Na tle maski Batmana i makijażu Jokera sposób zobrazowania podwójnej tożsamości prokuratora Denta jest zdecydowanie najsłabszy. Zbytnia dosłowność symetrycznej deformacji twarzy dotychczasowego „białego rycerza” Gotham sprawia, iż od momentu poparzenia Harvey jest postacią – jeśli można użyć takiego sformułowania – jednoznacznie dwuznaczną. Podkreśla to jeszcze przydomek „Two Face”. Jako nieskazitelny prokurator Dent jest zbyt prostolinijny, jako okaleczone monstrum – zbyt dwulicowy. Dosłowność w charakterystyce postaci razi w kontekście zdecydowanie głębiej potraktowanych wątków klauna i Wayne’a. Dent w dziele Nolana wydaje się reminiscencją dzieł karnawałowego Burtona, opierających się na prostej zasadzie „świat na opak”. Niemniej jednak taki obraz prokuratora czyni go specyficznym zwierciadłem, w którym mogą przeglądać się i Batman, i Joker. Dla człowieka nietoperza Dent stanowi odbicie dwoistości życia, dla Jokera jest owocem jego kuszenia. Harvey okazuje się bohaterem słabym, podatnym na wpływy, a w gruncie rzeczy nieskomplikowanym, na co wskazywałaby oczywistość jego podwójnego wizerunku.

Why so serious?

Dlaczego tak poważnie? Pod kostiumem kina akcji i filmu noir „Mroczny Rycerz” przemyca refleksję nad mechanizmami walki dobra i zła, rządzącej światem, nie tylko tym filmowym. Między bohaterami toczy się śmiertelnie poważna gra, w której stawką jest pełna demaskacja.
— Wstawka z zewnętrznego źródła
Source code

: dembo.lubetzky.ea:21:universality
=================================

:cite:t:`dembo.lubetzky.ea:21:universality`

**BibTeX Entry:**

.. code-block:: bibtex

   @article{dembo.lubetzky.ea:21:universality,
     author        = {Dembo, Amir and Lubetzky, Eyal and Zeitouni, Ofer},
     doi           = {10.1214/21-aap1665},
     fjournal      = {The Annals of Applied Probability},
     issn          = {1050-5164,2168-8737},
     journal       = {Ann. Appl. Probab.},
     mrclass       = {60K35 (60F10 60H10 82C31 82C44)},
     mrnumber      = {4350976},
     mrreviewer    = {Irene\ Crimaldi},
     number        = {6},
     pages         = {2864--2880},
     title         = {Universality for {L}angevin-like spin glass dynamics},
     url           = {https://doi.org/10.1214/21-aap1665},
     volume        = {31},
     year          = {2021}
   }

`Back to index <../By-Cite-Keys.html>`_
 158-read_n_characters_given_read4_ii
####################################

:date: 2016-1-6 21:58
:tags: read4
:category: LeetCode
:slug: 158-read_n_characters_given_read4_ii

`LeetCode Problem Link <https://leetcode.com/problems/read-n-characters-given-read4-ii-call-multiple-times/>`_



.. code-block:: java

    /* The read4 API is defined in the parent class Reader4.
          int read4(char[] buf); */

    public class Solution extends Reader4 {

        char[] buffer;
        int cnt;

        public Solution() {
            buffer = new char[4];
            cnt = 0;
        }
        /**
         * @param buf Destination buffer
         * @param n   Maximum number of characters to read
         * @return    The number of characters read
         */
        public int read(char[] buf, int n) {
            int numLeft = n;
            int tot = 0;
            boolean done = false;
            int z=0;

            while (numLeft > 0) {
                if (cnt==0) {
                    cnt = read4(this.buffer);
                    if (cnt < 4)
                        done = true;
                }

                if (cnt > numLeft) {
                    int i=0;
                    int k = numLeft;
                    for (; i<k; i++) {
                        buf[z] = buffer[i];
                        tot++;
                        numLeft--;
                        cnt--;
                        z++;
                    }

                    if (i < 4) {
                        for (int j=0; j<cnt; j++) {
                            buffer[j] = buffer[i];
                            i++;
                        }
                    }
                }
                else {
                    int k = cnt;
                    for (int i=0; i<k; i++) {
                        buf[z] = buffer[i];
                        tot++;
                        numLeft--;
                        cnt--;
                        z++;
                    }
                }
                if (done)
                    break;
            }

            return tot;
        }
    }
Walka, w której trzeba pokazać twarz, to walka na śmierć i życie. Powaga i głębia filmu wynikają między innymi właśnie z przemyślanego sposobu przedstawienia głównych postaci, biorących udział w rozgrywce między dobrem a złem. Pojedynek twarzą w twarz to rodzaj konfrontacji, do jakiej dąży Joker. Może dopnie swego w kolejnej części, nie pytając już „why so serious”?
„Mroczny rycerz” („The Dark Knight”). Reż.: Christopher Nolan. Scen.: Christopher Nolan, Johnatan Nolan. Obsada: Christian Bale, Heath Ledger, Aaron Eckhart, Gary Oldman, Maggie Gyllenhaal. Gatunek: film akcji / dramat. USA 2008, 152 min.